Text extracted page by page
--

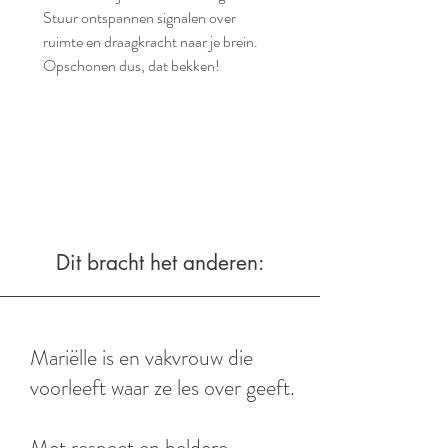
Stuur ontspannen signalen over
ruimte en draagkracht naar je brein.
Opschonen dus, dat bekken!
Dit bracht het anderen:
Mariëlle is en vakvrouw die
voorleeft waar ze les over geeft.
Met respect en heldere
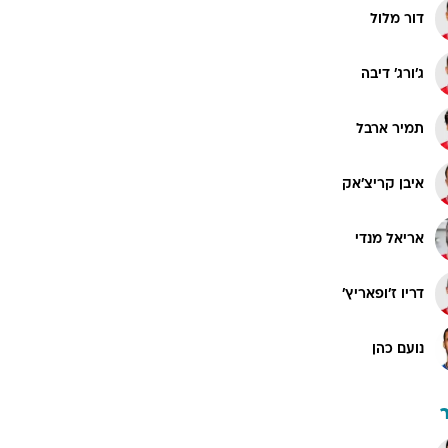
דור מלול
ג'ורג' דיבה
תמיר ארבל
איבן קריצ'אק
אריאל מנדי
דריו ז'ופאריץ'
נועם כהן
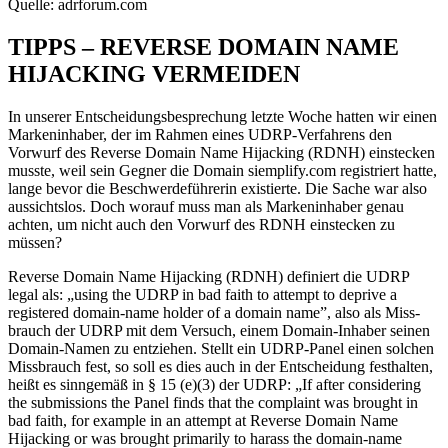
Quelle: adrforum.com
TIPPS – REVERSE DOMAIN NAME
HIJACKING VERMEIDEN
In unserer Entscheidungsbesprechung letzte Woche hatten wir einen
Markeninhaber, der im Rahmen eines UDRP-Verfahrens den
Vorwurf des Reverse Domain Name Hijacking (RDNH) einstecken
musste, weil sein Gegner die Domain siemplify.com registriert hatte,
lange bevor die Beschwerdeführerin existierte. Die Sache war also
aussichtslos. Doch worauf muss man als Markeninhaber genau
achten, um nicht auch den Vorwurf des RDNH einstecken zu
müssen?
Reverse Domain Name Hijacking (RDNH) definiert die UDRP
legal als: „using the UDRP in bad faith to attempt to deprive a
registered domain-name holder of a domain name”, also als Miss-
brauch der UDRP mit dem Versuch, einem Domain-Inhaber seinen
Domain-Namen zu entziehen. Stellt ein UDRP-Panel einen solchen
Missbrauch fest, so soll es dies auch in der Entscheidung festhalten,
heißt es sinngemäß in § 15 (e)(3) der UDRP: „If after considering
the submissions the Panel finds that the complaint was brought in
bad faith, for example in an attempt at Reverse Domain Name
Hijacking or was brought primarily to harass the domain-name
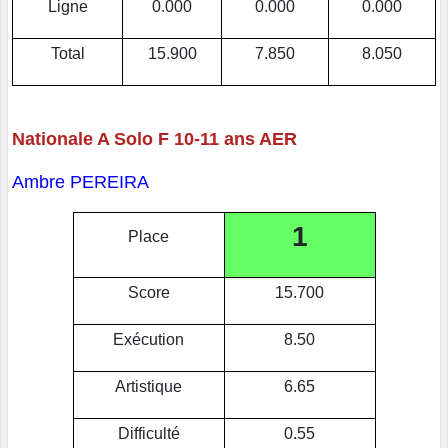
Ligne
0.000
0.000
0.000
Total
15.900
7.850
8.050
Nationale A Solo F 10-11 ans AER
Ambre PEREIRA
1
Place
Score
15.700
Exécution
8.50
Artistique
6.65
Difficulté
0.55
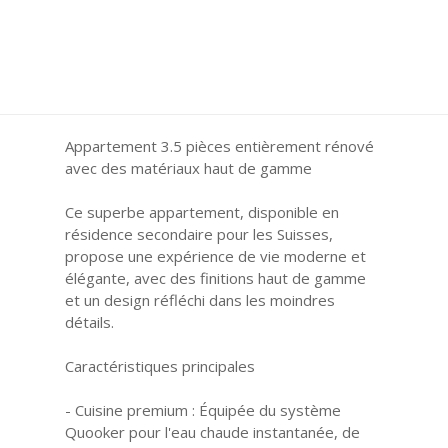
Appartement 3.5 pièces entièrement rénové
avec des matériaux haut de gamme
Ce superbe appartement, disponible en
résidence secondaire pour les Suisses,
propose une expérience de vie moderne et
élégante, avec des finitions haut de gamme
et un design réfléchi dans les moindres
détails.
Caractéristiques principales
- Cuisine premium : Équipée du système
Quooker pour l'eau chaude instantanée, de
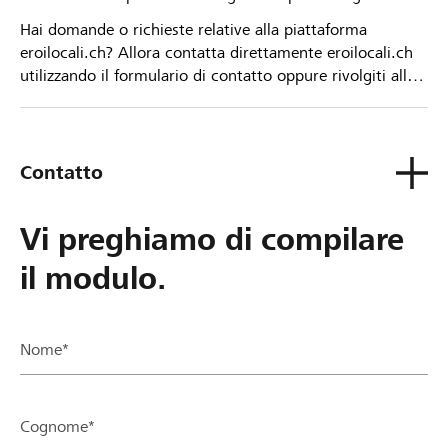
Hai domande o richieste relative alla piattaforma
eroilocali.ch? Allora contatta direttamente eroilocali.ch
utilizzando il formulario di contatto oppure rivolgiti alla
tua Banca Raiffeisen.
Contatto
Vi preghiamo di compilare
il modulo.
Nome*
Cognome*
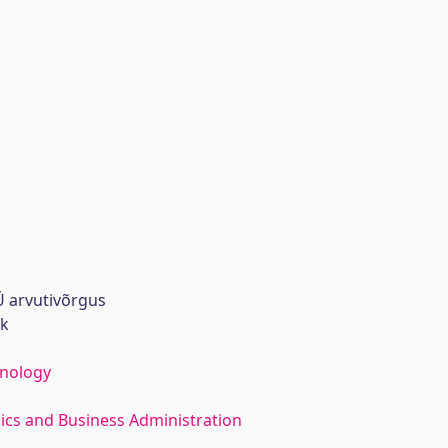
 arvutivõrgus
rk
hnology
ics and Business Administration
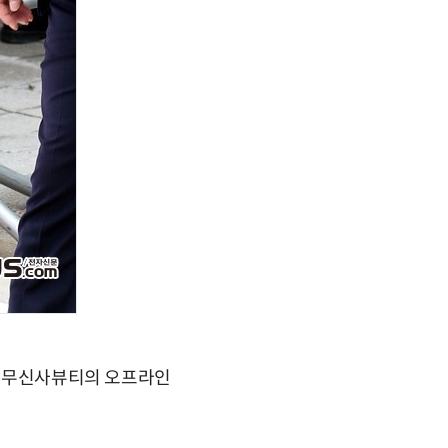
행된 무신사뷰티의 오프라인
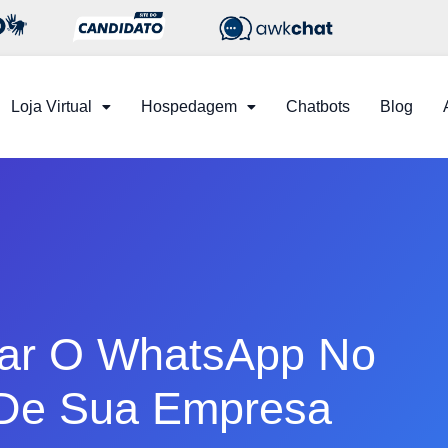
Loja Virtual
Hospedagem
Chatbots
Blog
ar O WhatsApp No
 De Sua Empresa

--

Exercise | Reproduce every line of text from the items above word for word, and leave out the pictures.

Your response |
Stuur ontspannen signalen over
ruimte en draagkracht naar je brein.
Opschonen dus, dat bekken!
Dit bracht het anderen:
Mariëlle is en vakvrouw die
voorleeft waar ze les over geeft.
Met respect en heldere
דור מלול
ג'ורג' דיבה
תמיר ארבל
איבן קריצ'אק
אריאל מנדי
דריו ז'ופאריץ'
נועם כהן
Quelle: adrforum.com
TIPPS – REVERSE DOMAIN NAME
HIJACKING VERMEIDEN
In unserer Entscheidungsbesprechung letzte Woche hatten wir einen
Markeninhaber, der im Rahmen eines UDRP-Verfahrens den
Vorwurf des Reverse Domain Name Hijacking (RDNH) einstecken
musste, weil sein Gegner die Domain siemplify.com registriert hatte,
lange bevor die Beschwerdeführerin existierte. Die Sache war also
aussichtslos. Doch worauf muss man als Markeninhaber genau
achten, um nicht auch den Vorwurf des RDNH einstecken zu
müssen?
Reverse Domain Name Hijacking (RDNH) definiert die UDRP
legal als: „using the UDRP in bad faith to attempt to deprive a
registered domain-name holder of a domain name”, also als Miss-
brauch der UDRP mit dem Versuch, einem Domain-Inhaber seinen
Domain-Namen zu entziehen. Stellt ein UDRP-Panel einen solchen
Missbrauch fest, so soll es dies auch in der Entscheidung festhalten,
heißt es sinngemäß in § 15 (e)(3) der UDRP: „If after considering
the submissions the Panel finds that the complaint was brought in
bad faith, for example in an attempt at Reverse Domain Name
Hijacking or was brought primarily to harass the domain-name
Ligne
0.000
0.000
0.000
Total
15.900
7.850
8.050
Nationale A Solo F 10-11 ans AER
Ambre PEREIRA
1
Place
Score
15.700
Exécution
8.50
Artistique
6.65
Difficulté
0.55
Appartement 3.5 pièces entièrement rénové
avec des matériaux haut de gamme
Ce superbe appartement, disponible en
résidence secondaire pour les Suisses,
propose une expérience de vie moderne et
élégante, avec des finitions haut de gamme
et un design réfléchi dans les moindres
détails.
Caractéristiques principales
- Cuisine premium : Équipée du système
Quooker pour l'eau chaude instantanée, de
Hai domande o richieste relative alla piattaforma
eroilocali.ch? Allora contatta direttamente eroilocali.ch
utilizzando il formulario di contatto oppure rivolgiti alla
tua Banca Raiffeisen.
Contatto
Vi preghiamo di compilare
il modulo.
Nome*
Cognome*
 arvutivõrgus
rk
hnology
ics and Business Administration
행된 무신사뷰티의 오프라인
Loja Virtual
Hospedagem
Chatbots
Blog
ar O WhatsApp No
 De Sua Empresa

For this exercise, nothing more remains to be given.